Allorché il ragazzo emette una risatina divertita per ciò che ha udito dalle mie labbra.
  -Cosa trovi divertente in ciò?!- domando irritata da quello stimolo uditivo, il quale mi spinge a incontrare i suoi occhi.
  -D-Dave!?- esclamo incredula a quella vista, sconvolta. Cioè, mi stavo facendo mettere sotto dal mio cantante preferito, e per di più non l'ho degnato di uno sguardo per tutto questo tempo?!
Sono seduta al'interno della sua macchina. Forse sono morta e non me ne sono neppure accorta!
  -Sì, sono io. In carne ed ossa.- la sua affermazione mi fa tornare alla realtà. -Così sei una mia fan.- osserva compiaciuto. 
Io annuisco deglutendo la mia saliva, al contempo stesso in cui noto i suoi occhi. Lui, la personificazione perfetta della giornata di oggi: vestito totalmente in nero, scuri capelli corti a spazzola, eccetto quelle iridi verdi che illuminano il buio. L'energia elettrica che rischiara la città non è all'altezza per eguagliare tale meraviglia.
  -M-mi chiamo M-Mary...e-etciù!- gli dico a stento per i brividi di freddo. Frugo nella borsa alla ricerca di un fazzoletto, ma non lo trovo. La sua mano me ne porge uno.
  -Bene Mary, indicami la strada di casa che ti riaccompagno.- mi dice.
Addito le traverse che deve imboccare con la vettura ed in pochi secondi sono già sotto casa. Con la sua galanteria, Gahan apre la portiera come in precedenza, stavolta accompagnandomi davanti al palazzo dove abito. Lo saluto prima di fare il mio ingresso nell'androne della residenza. 

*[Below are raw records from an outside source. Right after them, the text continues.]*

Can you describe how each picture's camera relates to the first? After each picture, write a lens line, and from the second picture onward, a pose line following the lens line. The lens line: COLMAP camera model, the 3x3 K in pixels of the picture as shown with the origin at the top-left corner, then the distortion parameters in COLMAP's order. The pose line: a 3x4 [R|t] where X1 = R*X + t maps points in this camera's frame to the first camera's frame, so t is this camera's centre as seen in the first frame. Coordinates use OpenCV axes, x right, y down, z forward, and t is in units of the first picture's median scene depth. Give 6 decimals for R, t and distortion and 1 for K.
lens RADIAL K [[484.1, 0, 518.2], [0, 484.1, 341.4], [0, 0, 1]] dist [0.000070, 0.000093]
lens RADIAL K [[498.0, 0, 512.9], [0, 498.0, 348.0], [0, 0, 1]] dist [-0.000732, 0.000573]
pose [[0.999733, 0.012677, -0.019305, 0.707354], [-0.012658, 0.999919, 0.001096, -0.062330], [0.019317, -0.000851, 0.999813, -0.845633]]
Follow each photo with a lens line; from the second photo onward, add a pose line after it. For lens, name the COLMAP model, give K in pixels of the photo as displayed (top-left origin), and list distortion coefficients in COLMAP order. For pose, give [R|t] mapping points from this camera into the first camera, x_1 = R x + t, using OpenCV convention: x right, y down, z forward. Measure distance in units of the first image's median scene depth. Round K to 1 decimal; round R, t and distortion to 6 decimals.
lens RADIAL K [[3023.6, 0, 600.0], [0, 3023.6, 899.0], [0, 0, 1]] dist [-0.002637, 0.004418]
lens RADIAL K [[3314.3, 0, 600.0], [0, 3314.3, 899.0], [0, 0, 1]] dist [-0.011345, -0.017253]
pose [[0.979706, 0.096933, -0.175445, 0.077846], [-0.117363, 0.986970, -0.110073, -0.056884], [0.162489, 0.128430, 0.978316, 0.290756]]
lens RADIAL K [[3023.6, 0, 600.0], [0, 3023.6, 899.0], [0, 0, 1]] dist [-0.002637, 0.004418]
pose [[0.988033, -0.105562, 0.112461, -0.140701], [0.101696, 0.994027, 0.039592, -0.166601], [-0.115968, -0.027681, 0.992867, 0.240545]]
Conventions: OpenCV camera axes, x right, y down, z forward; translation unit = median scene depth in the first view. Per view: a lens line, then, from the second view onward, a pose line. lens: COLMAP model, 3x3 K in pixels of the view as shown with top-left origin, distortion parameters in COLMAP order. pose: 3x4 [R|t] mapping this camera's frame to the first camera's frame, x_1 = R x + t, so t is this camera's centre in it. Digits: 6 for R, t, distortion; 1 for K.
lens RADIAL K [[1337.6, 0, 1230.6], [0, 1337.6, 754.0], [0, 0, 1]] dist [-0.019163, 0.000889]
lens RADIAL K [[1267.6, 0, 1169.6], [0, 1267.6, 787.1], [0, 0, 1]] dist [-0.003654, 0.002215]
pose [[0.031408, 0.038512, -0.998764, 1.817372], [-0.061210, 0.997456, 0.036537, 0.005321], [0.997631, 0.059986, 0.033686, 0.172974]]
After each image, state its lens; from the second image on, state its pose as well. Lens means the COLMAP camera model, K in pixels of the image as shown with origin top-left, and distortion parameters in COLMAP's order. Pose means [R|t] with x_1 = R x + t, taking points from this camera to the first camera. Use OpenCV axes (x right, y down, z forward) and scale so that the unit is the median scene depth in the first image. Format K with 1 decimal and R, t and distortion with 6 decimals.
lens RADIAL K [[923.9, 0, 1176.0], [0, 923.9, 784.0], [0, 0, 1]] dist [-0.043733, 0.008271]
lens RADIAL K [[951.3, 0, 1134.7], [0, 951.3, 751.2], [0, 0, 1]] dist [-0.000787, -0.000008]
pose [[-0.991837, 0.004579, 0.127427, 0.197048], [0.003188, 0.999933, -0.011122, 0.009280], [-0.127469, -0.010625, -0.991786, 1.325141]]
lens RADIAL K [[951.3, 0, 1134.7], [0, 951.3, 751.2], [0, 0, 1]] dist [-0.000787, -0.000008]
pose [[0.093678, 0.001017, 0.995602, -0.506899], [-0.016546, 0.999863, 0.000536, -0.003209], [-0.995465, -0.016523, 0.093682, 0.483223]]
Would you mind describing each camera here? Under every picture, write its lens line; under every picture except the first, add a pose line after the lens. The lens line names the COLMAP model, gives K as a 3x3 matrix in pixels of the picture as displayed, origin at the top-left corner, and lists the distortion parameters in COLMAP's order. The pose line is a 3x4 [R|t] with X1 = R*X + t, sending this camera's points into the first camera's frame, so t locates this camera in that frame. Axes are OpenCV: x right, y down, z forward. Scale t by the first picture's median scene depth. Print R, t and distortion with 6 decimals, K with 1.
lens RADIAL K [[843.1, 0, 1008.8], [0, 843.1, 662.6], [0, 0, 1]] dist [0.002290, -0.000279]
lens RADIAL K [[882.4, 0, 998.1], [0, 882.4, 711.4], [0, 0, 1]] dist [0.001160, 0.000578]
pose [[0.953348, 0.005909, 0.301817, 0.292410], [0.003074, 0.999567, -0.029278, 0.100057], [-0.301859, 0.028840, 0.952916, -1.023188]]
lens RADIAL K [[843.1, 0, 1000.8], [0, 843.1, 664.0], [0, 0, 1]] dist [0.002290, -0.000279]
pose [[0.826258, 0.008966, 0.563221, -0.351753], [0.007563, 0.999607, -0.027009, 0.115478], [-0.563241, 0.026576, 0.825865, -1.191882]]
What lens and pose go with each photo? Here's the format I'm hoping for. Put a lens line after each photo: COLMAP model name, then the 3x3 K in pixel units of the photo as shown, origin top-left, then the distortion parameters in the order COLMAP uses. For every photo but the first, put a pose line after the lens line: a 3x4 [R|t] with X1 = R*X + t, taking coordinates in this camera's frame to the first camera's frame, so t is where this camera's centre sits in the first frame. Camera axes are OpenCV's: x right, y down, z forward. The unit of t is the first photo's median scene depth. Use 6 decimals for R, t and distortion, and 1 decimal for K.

Si infila nuovamente il suo cappotto nero pece dicendomi:
  -Riguardati.- e si allontana. Il tutto fa da cornice all'ultima scena della serata che mi ha rapito in modo indescrivibile.
Torna all'interno della sua Porsche animata dall'immancabile voce del rombo del motore.
  -Ci vediamo!- urla Dave, congedandosi con il bolide nero che sfreccia verso l'oscurità più assoluta.
Chiudo il portone alle mie spalle.
Il sogno della mia vita ha preso forma: visto di persona è tutt'altra cosa, così diverso da come appare nelle fotografie che non gli renderanno mai giustizia.
Perché ha detto che ci rivedremo? Ma non assisterò neppure al concerto di domani!